What is the "Ay" Marker in the Tagalog Language?

 In Tagalog there is no such thing as the verb to be.


In many Western languages we use the verb "to be" in such sentences as:


"I am Italian"


"I am an office worker"


"I am a husband"


"She is my wife"


"Rodrigo Duterte is the president of the Philippines"


"Mocha Uson is a politician"


And so on


In Tagalog these sentences would literally read:


"Italian I"-Italyano ako


"Office worker I"-Empleyado ako


"Husband I"-Asawang lalaki ako


"My wife she"-Asawa ko siya


"President of the Philippines Rodrigo Duterte"-Presidente ng Pilipinas si Rodrigo Duterte (I have explained how to use the marker si before a personal name in my post about markers in Tagalog)


"Politician Mocha Uson"-Pulitiko si Mocha Uson


The order of all these sentences can be switched by using the marker ay.

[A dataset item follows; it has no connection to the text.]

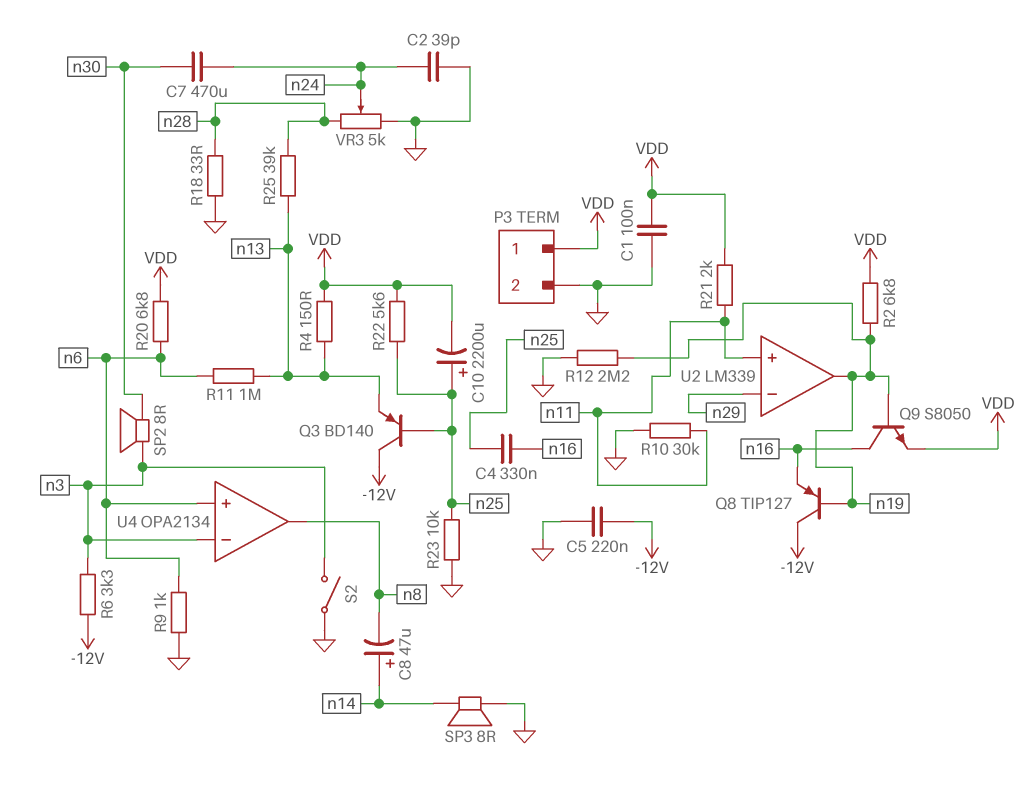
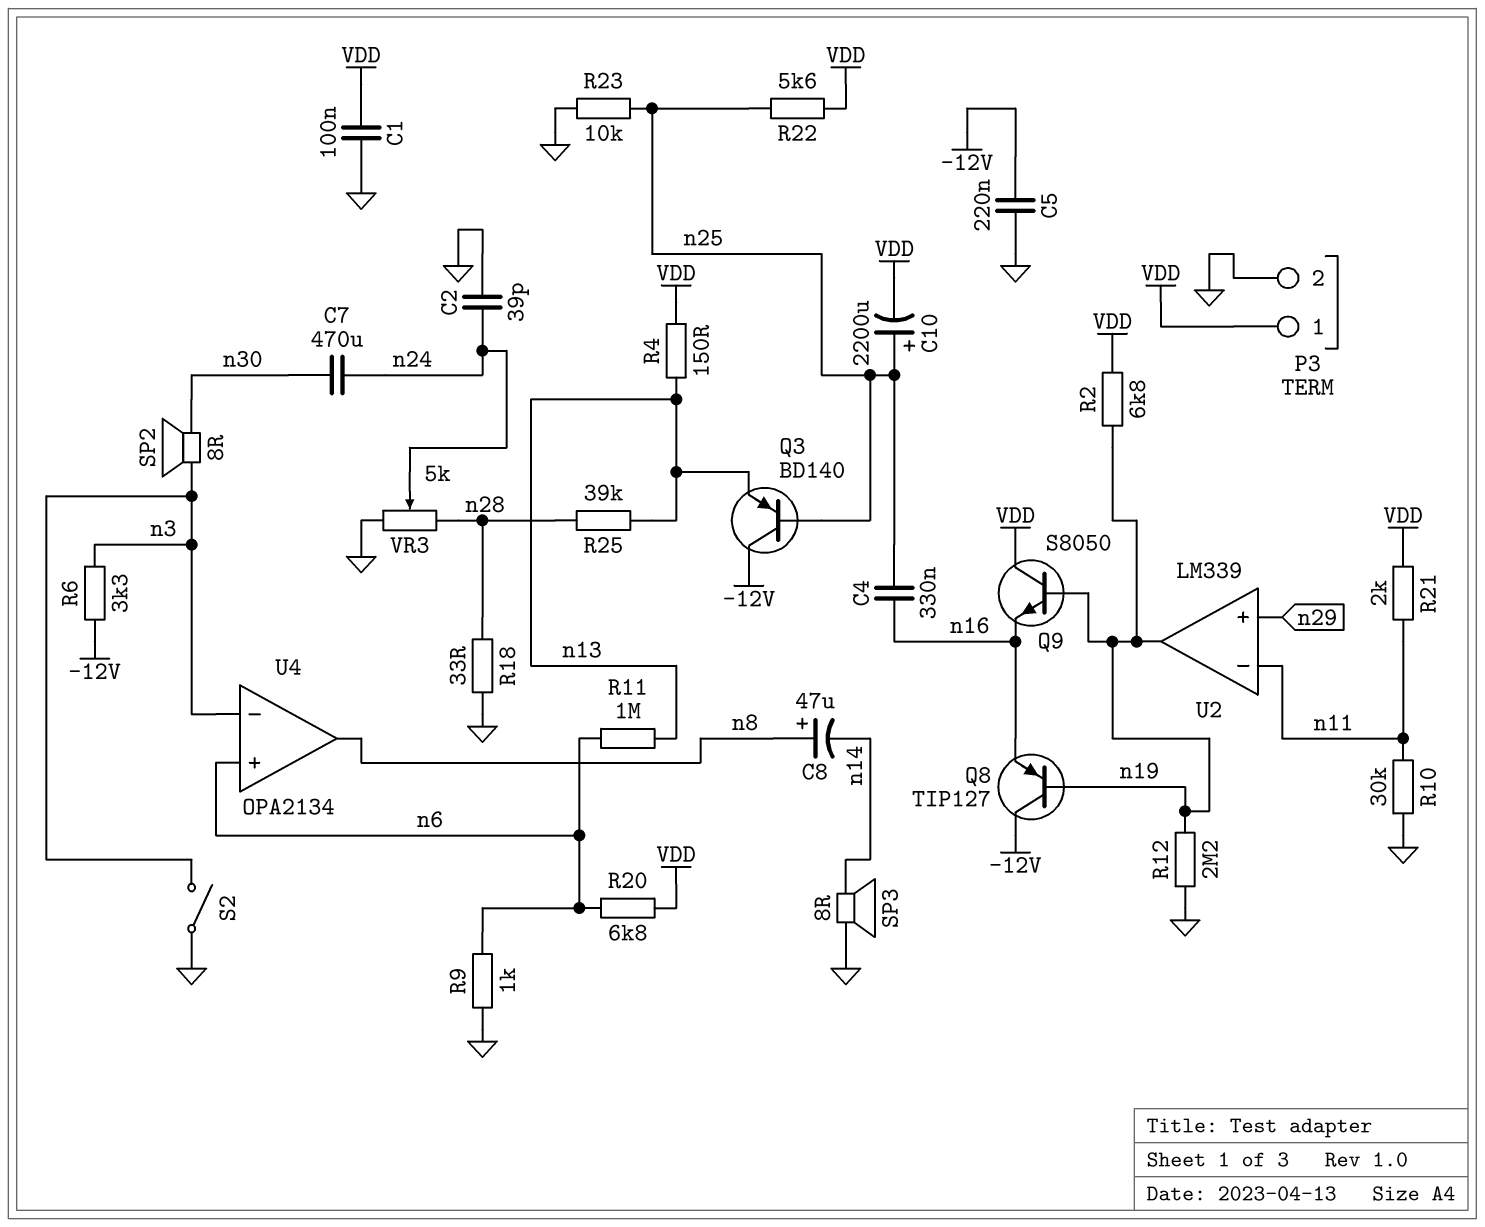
C8: 47uF (plus n14, minus n8) -> 47uF (plus n8, minus n14)
Q9: NPN S8050 (B n19, C n16, E VDD) -> NPN S8050 (B n19, C VDD, E n16)
U2 pin in+: n11 -> n29
U2 pin in-: n29 -> n11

So, for example, the expression Italyano ako can be flipped like this: ako ay Italyano


Pulitiko si Mocha Uson can be switched and turned into: si Mocha Uson ay (ang isang) pulitiko


The same kind of switching can be done when using verbs


If, for example, I am using the verb to go in a sentence like pumunta ako sa Pilipinas (I went to the Philippines), I can flip that sentence and say: ako ay pumunta sa Pilipinas


Or, if I say something like nagbabasa ako ng isang aklat (I am reading a book), I can switch it like this: ako ay nagbabasa ng isang aklat 


Just remember that ay is just a marker that switches the order of the sentence and has nothing to do with the verb to be, as there is no verb to be in Tagalog.


Ay can also have another meaning: you can hear it in a sentence like ay naku! 


In this case ay basically means oh, and the whole expression ay naku! means something like oh my goodness!


I hope this clarifies what ay means in Tagalog.